Search the data below for the word "into" and copy each line that holds it.

+++ MATERIAL PROVIDED

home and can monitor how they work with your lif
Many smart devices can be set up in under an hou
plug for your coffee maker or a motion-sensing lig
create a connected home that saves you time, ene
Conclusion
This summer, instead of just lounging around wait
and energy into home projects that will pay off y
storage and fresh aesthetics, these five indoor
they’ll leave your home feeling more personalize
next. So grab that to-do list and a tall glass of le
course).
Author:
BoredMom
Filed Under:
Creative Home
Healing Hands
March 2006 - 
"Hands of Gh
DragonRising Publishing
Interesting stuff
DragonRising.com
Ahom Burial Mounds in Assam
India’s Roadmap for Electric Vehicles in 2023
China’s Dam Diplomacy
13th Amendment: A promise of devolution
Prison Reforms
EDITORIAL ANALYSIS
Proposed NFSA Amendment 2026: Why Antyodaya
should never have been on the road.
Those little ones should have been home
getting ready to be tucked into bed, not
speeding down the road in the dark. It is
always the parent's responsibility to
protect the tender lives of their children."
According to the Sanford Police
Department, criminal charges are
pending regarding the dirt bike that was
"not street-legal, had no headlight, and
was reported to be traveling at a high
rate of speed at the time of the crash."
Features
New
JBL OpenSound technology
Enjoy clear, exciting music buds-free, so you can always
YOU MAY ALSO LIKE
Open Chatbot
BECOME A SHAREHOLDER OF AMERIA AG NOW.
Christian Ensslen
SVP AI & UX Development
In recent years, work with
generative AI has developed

++++++

REPLY TO THE EXERCISE:
and energy into home projects that will pay off y
getting ready to be tucked into bed, not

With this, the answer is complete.